* _Data provided_:
###
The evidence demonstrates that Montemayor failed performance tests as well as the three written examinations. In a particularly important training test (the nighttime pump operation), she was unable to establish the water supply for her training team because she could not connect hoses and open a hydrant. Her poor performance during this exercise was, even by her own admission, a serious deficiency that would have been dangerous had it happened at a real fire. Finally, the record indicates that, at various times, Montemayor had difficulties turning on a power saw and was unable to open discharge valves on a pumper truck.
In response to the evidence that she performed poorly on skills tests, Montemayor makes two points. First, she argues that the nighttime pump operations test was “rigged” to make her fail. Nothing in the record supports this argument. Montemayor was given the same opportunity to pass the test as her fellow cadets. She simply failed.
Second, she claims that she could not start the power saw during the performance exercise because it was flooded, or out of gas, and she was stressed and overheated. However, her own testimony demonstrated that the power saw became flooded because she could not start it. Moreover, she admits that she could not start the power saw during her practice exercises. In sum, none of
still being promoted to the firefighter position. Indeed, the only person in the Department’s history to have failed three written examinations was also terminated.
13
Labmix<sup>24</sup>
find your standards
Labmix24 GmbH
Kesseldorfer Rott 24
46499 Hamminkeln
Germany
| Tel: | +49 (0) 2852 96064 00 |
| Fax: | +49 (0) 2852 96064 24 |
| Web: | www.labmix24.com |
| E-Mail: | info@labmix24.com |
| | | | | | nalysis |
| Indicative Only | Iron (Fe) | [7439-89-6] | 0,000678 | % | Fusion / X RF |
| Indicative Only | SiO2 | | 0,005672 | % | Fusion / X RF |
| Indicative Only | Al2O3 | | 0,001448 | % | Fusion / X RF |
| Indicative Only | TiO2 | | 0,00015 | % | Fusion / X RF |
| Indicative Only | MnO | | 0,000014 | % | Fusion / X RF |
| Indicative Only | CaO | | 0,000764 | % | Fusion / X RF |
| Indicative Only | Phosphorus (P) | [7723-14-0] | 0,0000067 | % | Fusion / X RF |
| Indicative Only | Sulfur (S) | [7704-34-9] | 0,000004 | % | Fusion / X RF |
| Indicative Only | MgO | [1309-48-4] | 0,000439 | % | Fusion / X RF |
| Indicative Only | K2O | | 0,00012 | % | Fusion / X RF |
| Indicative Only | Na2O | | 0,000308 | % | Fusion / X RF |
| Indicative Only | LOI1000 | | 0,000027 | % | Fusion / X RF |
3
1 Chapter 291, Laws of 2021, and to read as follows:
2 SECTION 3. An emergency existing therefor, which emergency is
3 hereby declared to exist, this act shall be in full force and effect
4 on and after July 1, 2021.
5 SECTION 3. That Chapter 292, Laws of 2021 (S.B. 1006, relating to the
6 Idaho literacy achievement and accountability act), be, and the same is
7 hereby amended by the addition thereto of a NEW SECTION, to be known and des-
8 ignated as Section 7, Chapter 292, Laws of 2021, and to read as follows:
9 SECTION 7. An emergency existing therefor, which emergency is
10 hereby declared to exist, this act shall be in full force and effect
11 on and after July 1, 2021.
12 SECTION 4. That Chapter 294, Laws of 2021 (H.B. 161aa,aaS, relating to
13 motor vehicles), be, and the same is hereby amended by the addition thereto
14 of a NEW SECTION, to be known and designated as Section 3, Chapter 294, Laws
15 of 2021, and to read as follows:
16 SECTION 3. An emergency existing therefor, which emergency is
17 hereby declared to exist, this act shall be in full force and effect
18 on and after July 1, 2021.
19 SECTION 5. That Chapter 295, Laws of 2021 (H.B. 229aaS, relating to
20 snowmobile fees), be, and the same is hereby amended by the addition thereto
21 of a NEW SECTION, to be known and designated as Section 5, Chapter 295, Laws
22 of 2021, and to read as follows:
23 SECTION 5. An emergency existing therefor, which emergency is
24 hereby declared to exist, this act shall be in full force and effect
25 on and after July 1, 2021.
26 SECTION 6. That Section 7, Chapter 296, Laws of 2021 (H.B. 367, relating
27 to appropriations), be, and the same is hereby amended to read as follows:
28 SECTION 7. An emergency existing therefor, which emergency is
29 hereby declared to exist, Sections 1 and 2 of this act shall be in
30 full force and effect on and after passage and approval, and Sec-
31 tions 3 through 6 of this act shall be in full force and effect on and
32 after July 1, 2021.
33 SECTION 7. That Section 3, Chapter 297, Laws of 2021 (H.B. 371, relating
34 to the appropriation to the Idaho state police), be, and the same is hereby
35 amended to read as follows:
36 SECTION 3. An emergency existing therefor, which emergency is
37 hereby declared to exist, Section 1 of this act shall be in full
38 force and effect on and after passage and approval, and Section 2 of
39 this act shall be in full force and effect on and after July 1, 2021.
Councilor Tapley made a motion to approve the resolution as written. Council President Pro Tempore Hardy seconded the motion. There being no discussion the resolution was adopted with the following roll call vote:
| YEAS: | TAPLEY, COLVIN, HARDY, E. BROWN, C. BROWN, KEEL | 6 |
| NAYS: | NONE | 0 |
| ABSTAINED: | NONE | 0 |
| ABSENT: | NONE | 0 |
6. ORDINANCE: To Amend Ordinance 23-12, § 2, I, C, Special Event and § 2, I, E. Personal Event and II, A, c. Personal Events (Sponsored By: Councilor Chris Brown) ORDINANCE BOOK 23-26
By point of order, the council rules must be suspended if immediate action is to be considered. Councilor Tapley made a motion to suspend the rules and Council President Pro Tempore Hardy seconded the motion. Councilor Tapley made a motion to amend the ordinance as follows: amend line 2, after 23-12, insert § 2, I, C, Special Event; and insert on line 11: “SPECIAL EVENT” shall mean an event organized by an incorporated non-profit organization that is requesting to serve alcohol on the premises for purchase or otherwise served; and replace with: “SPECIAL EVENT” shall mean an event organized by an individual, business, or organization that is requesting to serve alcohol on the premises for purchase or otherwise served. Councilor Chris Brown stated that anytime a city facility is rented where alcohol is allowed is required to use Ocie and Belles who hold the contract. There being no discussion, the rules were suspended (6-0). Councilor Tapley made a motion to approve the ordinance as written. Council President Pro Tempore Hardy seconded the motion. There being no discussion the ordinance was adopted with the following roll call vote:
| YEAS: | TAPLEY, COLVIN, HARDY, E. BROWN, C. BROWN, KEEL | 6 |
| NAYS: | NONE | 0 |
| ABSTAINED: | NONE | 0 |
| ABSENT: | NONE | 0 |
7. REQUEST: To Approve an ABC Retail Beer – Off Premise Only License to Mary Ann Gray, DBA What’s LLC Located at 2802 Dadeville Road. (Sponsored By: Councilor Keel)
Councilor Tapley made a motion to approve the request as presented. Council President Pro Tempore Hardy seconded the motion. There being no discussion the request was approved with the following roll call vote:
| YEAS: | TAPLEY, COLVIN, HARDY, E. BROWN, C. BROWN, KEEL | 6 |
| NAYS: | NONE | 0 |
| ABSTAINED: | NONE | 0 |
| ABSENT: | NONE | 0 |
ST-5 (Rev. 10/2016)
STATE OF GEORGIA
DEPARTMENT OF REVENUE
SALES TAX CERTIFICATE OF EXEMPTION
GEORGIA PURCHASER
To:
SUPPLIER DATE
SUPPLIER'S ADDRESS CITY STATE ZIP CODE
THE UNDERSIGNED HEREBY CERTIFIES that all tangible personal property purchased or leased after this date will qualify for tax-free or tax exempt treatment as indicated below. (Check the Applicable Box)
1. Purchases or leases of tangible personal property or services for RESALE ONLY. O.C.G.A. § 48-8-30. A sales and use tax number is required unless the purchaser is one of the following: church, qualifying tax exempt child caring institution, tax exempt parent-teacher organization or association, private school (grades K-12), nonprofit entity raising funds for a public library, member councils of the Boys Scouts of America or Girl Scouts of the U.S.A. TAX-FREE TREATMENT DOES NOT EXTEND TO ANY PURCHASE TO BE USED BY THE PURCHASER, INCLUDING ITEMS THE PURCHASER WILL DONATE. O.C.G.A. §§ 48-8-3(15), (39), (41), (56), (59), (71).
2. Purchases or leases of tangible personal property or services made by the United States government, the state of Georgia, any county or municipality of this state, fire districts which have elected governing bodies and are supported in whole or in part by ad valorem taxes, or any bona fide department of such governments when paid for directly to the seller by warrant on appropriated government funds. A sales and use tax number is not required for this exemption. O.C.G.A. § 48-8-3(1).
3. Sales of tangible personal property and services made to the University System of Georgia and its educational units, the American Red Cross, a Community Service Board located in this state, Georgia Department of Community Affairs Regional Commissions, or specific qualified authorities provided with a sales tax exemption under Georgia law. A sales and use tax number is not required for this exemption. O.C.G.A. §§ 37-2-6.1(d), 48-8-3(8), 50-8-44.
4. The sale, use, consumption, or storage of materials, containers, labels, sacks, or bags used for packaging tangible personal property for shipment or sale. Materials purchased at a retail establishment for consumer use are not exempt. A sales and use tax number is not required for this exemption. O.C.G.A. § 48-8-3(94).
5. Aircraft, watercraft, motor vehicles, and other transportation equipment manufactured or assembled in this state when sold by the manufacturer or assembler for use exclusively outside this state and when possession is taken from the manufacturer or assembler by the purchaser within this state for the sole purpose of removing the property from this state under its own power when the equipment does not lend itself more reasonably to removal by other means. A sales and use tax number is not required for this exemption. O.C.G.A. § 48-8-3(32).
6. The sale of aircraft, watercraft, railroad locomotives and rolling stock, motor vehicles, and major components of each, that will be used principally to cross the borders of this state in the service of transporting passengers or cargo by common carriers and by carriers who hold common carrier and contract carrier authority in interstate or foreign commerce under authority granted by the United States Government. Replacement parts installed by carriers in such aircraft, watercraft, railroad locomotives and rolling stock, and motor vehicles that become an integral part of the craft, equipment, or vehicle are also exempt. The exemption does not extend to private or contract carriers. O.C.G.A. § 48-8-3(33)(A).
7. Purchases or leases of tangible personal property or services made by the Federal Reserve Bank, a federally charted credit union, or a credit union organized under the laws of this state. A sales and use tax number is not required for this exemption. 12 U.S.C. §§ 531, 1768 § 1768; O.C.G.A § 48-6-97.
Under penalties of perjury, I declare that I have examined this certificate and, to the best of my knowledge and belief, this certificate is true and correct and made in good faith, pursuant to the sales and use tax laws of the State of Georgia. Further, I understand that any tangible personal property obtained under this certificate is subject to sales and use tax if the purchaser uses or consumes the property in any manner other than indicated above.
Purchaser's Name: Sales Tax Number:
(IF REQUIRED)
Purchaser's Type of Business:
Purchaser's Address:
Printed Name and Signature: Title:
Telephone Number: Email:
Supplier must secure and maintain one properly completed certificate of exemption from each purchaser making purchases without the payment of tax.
###
* _Problem statement_: Among the records above, extract exactly the lines from the line with "1 Chapter 291, Laws" to the line with "14 of a NEW", both lines included, and leave out the rest.

* _Response area_:
1 Chapter 291, Laws of 2021, and to read as follows:
2 SECTION 3. An emergency existing therefor, which emergency is
3 hereby declared to exist, this act shall be in full force and effect
4 on and after July 1, 2021.
5 SECTION 3. That Chapter 292, Laws of 2021 (S.B. 1006, relating to the
6 Idaho literacy achievement and accountability act), be, and the same is
7 hereby amended by the addition thereto of a NEW SECTION, to be known and des-
8 ignated as Section 7, Chapter 292, Laws of 2021, and to read as follows:
9 SECTION 7. An emergency existing therefor, which emergency is
10 hereby declared to exist, this act shall be in full force and effect
11 on and after July 1, 2021.
12 SECTION 4. That Chapter 294, Laws of 2021 (H.B. 161aa,aaS, relating to
13 motor vehicles), be, and the same is hereby amended by the addition thereto
14 of a NEW SECTION, to be known and designated as Section 3, Chapter 294, Laws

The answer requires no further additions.